I headed home with a heavy heart and Jack was waiting for me in front of my house. He ran up to me and lifted me up. Reluctantly, I wrapped my legs around his waist and he kissed me like it was the last time he’d ever get the chance. He then led me away from my house.
“Where are you taking me?”
“It’s a surprise,” he said, smiling.
I felt a sense of déjà vu as he led me back to the beach. A rowboat swayed in the waves by the rocks. In it were two wine glasses and a bottle of wine, and the boat was lit up with white fairy lights. Jack ushered me toward the boat and looked at me, holding his arm out.
“Jump aboard,” he said playfully.
I wobbled aboard and he fussed over me like a new puppy. He rolled up his jeans, pushing the boat away from the shore, and as he jumped aboard, he rocked the boat. I grabbed his waist and he laughed. I had no idea that he’d been planning something special and would have avoided it at all costs if I’d known.

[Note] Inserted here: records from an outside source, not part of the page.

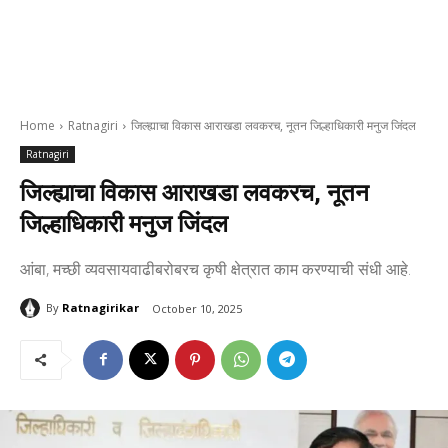
Home
Ratnagiri
जिल्ह्याचा विकास आराखडा लवकरच, नूतन जिल्हाधिकारी मनुज जिंदल
Ratnagiri
जिल्ह्याचा विकास आराखडा लवकरच, नूतन
जिल्हाधिकारी मनुज जिंदल
आंबा, मच्छी व्यवसायवाढीबरोबरच कृषी क्षेत्रात काम करण्याची संधी आहे.
By
Ratnagirikar
October 10, 2025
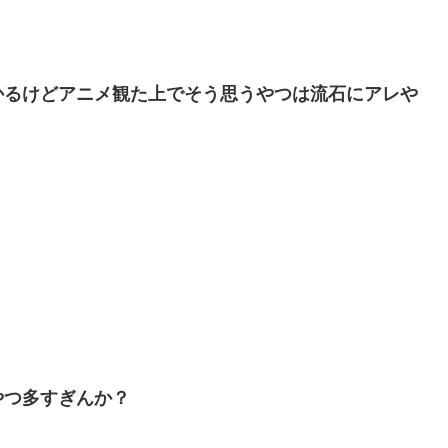
かるけどアニメ観た上でそう思うやつは流石にアレや
やつ多すぎんか？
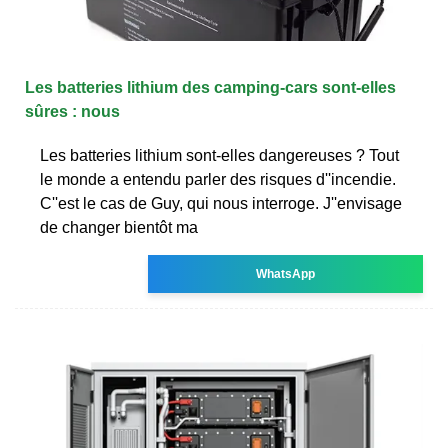
Les batteries lithium des camping-cars sont-elles
sûres : nous
Les batteries lithium sont-elles dangereuses ? Tout
le monde a entendu parler des risques d''incendie.
C''est le cas de Guy, qui nous interroge. J''envisage
de changer bientôt ma
WhatsApp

We floated into the middle of the ocean with only the stars for company, and Jack wrapped a blanket around my shoulders. He rowed quickly and once we were out far enough, he rested the oars and we lay next to each other looking up at the stars.
“Kate, you’re amazing. You’re everything to me.”
I couldn’t look him in the eye.
“I never thought I’d be capable of loving only one person, but I know you’re the one.”
He held out a glass and as I took it, he filled it with champagne. I thought champagne was only appropriate for celebrations, but I smiled and took a sip. Jack took my free hand and kissed it before kneeling in front of me. He then pulled out a tiny green box, which had a gold clasp on it. He released the clasp to reveal a white gold diamond ring. I gasped and dropped my glass, and champagne splattered on Jack’s shirt. I apologized profusely, my heart pounding and my hands shaking.
Jack placed the box down next to him and removed his shirt. He reclaimed the box and ushered me to sit back down. He then returned to his kneeling position and took the ring out of the box. It sparkled beautifully against the night sky.
“Kate, will you marry me?”
My eyes widened.
How can I say yes to marrying someone I don’t love?
I thought. If I said no, he’d be devastated; after all, I was supposed to be madly in love with him. I knew what my answer had to be, and my reaction to his proposal would have to be convincing, too.
“Yes,” I said excitedly.
Jack slid the ring on my finger, which was a perfect fit, and kissed me.
“Kate, I’m so relieved that you said yes. You’ve seemed so distracted lately.”
My body tensed. I had to think before I said anything that would compromise our delicate situation. I didn’t want to lie to him, but I knew that telling the truth wasn’t an option.
“It’s just that the adrenalization’s been distracting me.”
Jack smiled. “Well, now I can rest assured that you’ll be mine forever.”
“Tomorrow, Jack. It’s got to be tomorrow,” I said, suddenly changing my mind.
“We can’t organize a wedding that soon,” Jack laughed.
“No! The adrenalization will be tomorrow.”
“We aren’t prepared enough, Kate; we should wait a few more days. We have to plan.”
“We’ll never be completely prepared. We’re only putting off the inevitable,” I reasoned, wanting the lies to be over.
After sailing for a while, I asked Jack to return to shore, telling him that I had an assignment to finish. I was getting good at finding excuses to avoid spending time with him.